■ How to complete this task: Your answer consists of the lines in the data that contain "Pipeline". Copy each of them.

■ Exercise inputs:

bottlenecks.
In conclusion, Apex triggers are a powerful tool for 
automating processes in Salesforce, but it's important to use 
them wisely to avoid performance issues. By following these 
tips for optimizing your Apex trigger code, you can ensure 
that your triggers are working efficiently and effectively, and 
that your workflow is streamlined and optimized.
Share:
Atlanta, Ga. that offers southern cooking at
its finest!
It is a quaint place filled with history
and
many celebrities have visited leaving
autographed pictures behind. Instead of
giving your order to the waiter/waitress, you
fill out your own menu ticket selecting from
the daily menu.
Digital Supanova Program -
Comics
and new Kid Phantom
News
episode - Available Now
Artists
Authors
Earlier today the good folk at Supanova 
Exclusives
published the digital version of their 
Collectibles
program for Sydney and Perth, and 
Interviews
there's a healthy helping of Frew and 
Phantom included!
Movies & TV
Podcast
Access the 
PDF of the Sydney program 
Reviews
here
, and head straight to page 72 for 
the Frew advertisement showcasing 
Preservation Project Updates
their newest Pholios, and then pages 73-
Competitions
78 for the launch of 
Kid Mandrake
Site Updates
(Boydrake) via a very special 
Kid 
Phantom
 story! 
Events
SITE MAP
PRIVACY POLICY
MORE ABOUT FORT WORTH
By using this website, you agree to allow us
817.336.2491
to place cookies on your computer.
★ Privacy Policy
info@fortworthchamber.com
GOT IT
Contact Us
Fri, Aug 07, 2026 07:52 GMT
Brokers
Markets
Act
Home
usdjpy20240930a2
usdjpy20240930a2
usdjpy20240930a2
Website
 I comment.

...

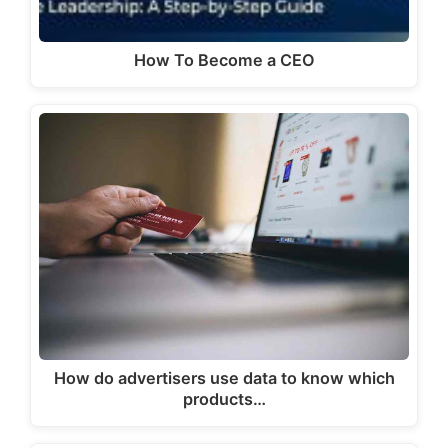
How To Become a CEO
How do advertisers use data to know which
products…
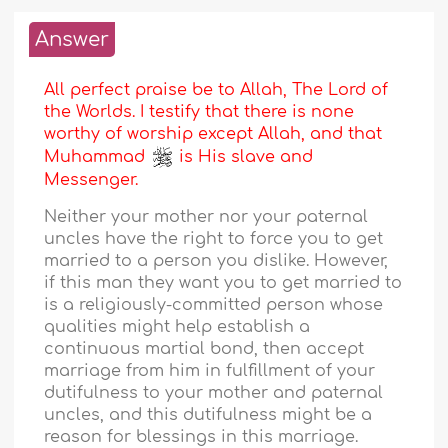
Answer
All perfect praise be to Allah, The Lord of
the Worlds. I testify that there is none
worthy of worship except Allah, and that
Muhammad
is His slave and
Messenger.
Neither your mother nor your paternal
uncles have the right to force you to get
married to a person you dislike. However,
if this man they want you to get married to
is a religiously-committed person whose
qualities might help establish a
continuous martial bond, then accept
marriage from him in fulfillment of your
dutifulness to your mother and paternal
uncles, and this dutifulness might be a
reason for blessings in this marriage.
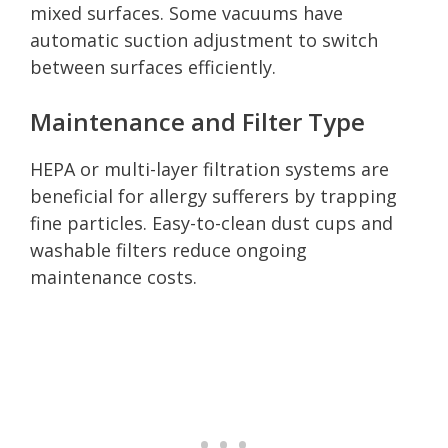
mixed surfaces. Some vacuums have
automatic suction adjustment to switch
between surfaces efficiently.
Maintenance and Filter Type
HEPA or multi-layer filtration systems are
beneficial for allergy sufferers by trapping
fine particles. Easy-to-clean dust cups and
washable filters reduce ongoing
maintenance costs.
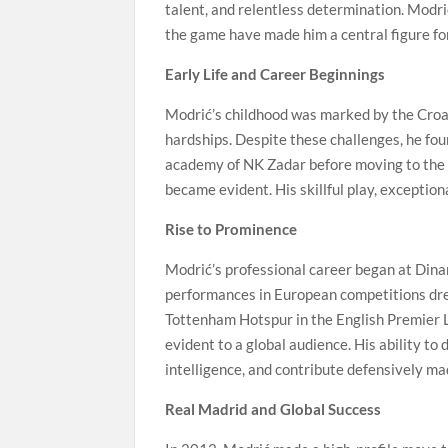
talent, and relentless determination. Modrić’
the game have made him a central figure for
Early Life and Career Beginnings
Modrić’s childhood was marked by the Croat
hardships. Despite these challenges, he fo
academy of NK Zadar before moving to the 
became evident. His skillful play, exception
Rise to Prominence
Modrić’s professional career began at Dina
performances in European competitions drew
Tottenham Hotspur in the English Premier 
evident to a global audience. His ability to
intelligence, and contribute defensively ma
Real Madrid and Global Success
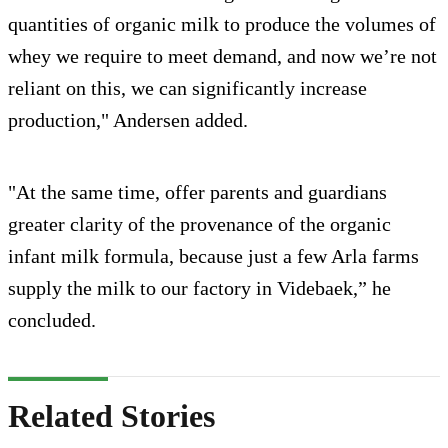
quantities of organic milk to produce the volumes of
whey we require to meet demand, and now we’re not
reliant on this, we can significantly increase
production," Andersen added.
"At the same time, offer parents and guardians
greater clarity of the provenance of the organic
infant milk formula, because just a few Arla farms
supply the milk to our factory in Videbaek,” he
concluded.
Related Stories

---

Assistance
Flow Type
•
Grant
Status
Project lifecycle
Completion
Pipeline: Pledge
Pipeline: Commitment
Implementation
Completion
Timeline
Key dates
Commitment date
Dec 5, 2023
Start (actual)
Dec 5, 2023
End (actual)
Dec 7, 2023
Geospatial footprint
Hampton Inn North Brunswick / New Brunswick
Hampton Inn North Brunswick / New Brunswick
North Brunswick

■ Answer for this exercise:
Pipeline: Pledge
Pipeline: Commitment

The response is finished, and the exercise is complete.